[Document understanding data]
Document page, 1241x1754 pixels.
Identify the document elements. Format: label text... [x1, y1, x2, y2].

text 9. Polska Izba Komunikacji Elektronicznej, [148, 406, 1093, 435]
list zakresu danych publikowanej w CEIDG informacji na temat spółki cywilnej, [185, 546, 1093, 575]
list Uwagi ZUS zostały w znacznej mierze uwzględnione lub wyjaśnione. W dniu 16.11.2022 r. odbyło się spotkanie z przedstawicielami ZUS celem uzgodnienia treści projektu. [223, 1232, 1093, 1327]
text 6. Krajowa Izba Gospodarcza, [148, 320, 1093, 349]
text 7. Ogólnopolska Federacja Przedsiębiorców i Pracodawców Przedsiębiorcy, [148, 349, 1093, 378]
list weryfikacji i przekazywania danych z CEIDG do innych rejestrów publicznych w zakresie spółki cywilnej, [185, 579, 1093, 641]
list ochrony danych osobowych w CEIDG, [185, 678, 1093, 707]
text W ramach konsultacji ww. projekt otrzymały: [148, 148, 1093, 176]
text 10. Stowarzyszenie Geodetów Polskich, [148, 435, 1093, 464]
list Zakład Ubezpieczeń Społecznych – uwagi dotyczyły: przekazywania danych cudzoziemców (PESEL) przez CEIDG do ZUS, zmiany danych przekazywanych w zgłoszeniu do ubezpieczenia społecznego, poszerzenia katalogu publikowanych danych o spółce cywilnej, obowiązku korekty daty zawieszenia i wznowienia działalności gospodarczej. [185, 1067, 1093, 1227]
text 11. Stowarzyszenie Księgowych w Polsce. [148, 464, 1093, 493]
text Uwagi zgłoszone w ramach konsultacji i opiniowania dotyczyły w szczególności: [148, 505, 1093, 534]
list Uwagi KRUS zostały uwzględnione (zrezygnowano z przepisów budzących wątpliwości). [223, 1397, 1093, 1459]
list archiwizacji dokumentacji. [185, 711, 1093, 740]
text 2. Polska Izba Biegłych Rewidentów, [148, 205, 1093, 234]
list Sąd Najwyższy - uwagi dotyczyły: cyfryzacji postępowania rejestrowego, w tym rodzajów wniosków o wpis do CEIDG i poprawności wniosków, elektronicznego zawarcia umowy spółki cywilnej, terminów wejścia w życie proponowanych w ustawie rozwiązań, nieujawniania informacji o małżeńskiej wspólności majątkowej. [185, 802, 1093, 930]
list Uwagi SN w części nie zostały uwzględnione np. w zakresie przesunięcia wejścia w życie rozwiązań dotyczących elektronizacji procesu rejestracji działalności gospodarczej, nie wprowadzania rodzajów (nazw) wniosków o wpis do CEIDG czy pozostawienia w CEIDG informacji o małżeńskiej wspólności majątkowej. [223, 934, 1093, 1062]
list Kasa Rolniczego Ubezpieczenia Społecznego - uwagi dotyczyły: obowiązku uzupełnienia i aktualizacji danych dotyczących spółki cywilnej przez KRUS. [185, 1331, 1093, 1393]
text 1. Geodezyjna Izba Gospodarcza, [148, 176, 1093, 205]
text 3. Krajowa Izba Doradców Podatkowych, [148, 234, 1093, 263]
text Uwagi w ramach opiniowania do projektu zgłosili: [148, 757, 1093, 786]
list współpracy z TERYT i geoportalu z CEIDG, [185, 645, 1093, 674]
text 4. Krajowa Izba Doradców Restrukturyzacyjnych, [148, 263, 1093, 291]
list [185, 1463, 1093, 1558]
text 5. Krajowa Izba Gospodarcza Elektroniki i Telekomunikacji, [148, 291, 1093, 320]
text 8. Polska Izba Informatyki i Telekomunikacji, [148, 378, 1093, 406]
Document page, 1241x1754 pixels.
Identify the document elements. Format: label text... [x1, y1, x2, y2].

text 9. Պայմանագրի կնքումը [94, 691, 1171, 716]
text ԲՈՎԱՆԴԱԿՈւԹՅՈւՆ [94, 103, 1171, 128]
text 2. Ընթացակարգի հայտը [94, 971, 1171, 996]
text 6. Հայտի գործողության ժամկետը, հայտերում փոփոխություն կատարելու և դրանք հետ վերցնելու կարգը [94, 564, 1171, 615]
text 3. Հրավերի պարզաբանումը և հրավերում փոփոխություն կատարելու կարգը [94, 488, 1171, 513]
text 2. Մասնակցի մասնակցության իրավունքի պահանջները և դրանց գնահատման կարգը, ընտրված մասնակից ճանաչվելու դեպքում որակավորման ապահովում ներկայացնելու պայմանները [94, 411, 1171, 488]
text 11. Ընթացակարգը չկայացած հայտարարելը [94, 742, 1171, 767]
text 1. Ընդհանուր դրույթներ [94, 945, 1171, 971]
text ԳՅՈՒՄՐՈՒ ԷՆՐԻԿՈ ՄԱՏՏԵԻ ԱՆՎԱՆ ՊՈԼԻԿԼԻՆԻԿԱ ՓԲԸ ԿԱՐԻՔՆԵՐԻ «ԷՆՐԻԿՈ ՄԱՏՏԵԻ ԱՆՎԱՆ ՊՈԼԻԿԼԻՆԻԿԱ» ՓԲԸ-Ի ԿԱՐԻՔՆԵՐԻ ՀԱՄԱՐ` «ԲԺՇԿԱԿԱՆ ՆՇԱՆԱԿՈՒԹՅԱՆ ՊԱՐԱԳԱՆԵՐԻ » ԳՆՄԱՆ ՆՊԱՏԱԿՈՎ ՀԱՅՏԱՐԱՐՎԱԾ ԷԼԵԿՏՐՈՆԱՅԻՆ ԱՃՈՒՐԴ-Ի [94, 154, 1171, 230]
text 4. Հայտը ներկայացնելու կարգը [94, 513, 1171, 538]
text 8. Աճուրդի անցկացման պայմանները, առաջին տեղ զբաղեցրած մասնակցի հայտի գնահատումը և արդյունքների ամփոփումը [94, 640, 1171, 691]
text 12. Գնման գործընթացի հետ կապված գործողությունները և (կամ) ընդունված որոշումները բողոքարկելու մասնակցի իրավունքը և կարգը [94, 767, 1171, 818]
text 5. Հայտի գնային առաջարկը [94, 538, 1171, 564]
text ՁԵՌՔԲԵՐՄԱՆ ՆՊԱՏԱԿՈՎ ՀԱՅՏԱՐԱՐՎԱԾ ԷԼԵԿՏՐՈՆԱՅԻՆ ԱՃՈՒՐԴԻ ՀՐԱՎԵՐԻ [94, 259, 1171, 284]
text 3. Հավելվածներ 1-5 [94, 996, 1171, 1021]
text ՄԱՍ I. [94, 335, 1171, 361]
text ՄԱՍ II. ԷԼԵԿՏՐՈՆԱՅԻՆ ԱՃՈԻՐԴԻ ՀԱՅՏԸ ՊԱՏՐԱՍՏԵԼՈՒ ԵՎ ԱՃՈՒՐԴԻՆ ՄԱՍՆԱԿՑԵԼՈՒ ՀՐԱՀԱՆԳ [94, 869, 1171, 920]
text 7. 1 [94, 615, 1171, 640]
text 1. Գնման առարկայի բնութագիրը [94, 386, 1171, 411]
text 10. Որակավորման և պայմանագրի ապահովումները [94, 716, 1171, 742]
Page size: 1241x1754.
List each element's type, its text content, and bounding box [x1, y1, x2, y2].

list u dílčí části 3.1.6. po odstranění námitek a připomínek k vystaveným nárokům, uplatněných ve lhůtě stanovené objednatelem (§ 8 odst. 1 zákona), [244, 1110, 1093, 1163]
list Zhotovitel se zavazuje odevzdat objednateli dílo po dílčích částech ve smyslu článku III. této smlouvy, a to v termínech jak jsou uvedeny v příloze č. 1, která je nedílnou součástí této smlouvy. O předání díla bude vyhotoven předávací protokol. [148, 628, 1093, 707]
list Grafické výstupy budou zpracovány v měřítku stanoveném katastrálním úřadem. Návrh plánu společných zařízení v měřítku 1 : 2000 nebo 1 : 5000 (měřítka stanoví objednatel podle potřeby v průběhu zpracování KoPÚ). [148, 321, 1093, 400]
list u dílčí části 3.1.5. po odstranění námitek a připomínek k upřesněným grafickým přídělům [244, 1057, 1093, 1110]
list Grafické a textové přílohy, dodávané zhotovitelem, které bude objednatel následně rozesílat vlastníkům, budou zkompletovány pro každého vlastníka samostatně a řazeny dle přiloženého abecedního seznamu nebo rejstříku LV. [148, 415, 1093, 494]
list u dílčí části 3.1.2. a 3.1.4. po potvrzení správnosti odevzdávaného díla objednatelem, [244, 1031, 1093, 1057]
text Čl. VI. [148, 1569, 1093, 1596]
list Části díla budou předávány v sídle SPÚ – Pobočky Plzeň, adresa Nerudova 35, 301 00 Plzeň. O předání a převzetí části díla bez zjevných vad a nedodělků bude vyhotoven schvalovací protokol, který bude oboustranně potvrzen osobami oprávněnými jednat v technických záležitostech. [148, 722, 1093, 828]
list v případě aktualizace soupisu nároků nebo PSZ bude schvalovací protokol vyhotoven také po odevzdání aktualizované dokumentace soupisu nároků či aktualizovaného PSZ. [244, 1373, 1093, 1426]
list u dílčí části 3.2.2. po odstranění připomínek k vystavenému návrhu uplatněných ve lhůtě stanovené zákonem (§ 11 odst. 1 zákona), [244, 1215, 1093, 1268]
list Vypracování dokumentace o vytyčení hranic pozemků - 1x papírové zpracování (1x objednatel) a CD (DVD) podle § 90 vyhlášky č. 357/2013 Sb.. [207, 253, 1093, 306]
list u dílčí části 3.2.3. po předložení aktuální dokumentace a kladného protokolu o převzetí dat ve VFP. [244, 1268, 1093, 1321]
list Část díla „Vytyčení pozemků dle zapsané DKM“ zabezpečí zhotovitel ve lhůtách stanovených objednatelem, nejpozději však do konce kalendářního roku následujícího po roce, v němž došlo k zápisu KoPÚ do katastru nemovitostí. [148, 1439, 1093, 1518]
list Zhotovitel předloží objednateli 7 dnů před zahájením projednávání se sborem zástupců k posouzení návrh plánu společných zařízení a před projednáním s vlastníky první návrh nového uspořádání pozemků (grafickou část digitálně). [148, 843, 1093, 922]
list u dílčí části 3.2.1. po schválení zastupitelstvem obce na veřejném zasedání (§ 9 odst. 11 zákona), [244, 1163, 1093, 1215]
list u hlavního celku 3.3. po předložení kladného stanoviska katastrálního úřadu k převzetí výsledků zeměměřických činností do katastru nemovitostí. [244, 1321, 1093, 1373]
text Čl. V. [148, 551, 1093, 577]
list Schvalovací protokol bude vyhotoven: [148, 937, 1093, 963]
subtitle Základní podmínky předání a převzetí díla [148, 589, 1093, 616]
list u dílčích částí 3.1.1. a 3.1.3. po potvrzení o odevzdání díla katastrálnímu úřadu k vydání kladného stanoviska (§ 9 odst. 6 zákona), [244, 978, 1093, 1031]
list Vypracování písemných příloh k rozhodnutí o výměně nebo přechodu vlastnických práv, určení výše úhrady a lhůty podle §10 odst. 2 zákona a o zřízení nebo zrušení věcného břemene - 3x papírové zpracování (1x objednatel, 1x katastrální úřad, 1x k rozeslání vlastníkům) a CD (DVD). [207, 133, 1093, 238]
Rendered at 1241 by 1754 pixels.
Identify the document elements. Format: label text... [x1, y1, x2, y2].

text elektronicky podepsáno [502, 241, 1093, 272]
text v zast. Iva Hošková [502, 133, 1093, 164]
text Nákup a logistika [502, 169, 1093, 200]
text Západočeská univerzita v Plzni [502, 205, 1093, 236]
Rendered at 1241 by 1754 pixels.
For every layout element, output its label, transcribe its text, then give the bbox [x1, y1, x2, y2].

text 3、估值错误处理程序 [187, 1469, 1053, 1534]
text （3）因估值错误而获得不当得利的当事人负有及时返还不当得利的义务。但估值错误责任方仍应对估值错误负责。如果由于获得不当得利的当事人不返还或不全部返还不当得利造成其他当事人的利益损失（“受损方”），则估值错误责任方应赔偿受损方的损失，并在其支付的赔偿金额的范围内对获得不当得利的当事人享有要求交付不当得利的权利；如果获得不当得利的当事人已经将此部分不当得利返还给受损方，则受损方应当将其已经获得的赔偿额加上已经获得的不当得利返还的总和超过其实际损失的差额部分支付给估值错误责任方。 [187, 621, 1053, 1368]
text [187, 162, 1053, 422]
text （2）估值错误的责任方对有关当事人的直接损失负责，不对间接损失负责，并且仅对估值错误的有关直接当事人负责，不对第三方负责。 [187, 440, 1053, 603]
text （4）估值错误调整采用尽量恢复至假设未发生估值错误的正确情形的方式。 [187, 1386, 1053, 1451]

- [Your instructions]: For each line of the entries that includes "budou", show that line.

- [Answer space]:
list Grafické výstupy budou zpracovány v měřítku stanoveném katastrálním úřadem. Návrh plánu společných zařízení v měřítku 1 : 2000 nebo 1 : 5000 (měřítka stanoví objednatel podle potřeby v průběhu zpracování KoPÚ). [148, 321, 1093, 400]
list Grafické a textové přílohy, dodávané zhotovitelem, které bude objednatel následně rozesílat vlastníkům, budou zkompletovány pro každého vlastníka samostatně a řazeny dle přiloženého abecedního seznamu nebo rejstříku LV. [148, 415, 1093, 494]
list Části díla budou předávány v sídle SPÚ – Pobočky Plzeň, adresa Nerudova 35, 301 00 Plzeň. O předání a převzetí části díla bez zjevných vad a nedodělků bude vyhotoven schvalovací protokol, který bude oboustranně potvrzen osobami oprávněnými jednat v technických záležitostech. [148, 722, 1093, 828]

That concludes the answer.